For the ruling Communist Party, the 1989 demonstrations that clogged Tiananmen Square in Beijing and spread to other cities remain taboo after the government termed the protests “counter-revolutionary”.
The anniversary of the date on which troops shot their way into central Beijing in 1989 has never been publicly marked in mainland China, though every year there are commemorations in Hong Kong, which returned to Chinese rule in 1997, as well as in self-ruled Taiwan, which China claims as its own.
The Government has never released a death toll for the crackdown, but estimates from human rights groups and witnesses range from several hundred to several thousand.
“The Chinese Government long ago reached a conclusion about the political turmoil at the end of the 1980s,” Foreign Ministry spokesman Hong Lei told a daily news briefing.
“In the last three decades and more of reform and opening up, China’s enormous achievements in social and economic development have received worldwide attention. The building of democracy and the rule of law have continued to be perfected,” he said.
“It can be said that the road to socialism with Chinese characteristics which we follow today accords with China’s national condition and the basic interests of the vast majority of China’s people, which is the aspiration of all China’s people.”

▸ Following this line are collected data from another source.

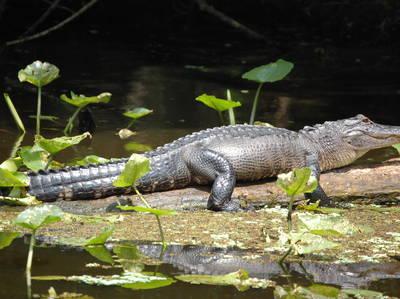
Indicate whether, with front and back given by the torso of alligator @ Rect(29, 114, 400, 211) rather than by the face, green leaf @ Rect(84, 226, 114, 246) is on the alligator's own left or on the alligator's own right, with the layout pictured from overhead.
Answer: on the alligator's own right

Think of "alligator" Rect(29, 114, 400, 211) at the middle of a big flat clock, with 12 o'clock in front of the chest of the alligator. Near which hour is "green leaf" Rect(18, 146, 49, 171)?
The green leaf is roughly at 6 o'clock from the alligator.

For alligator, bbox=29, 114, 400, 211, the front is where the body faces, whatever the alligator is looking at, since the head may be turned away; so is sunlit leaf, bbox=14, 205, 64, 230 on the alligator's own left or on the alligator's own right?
on the alligator's own right

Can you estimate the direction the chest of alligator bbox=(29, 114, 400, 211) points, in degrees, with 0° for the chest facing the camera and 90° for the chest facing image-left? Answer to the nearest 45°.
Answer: approximately 270°

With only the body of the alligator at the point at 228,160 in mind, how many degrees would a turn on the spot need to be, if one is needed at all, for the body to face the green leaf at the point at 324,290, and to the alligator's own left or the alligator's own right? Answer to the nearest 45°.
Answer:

The run-up to the anniversary has been marked by detentions, increased security in Beijing and tighter controls on the internet, including disruption of Google services.
Authorities detained several activists last month after attending a meeting about the protests, including prominent rights lawyer Pu Zhiqiang, prompting concern in the United States and Europe.
Hong said China had no such thing as dissidents.
“In China there are only law breakers – there are no so-called dissidents.”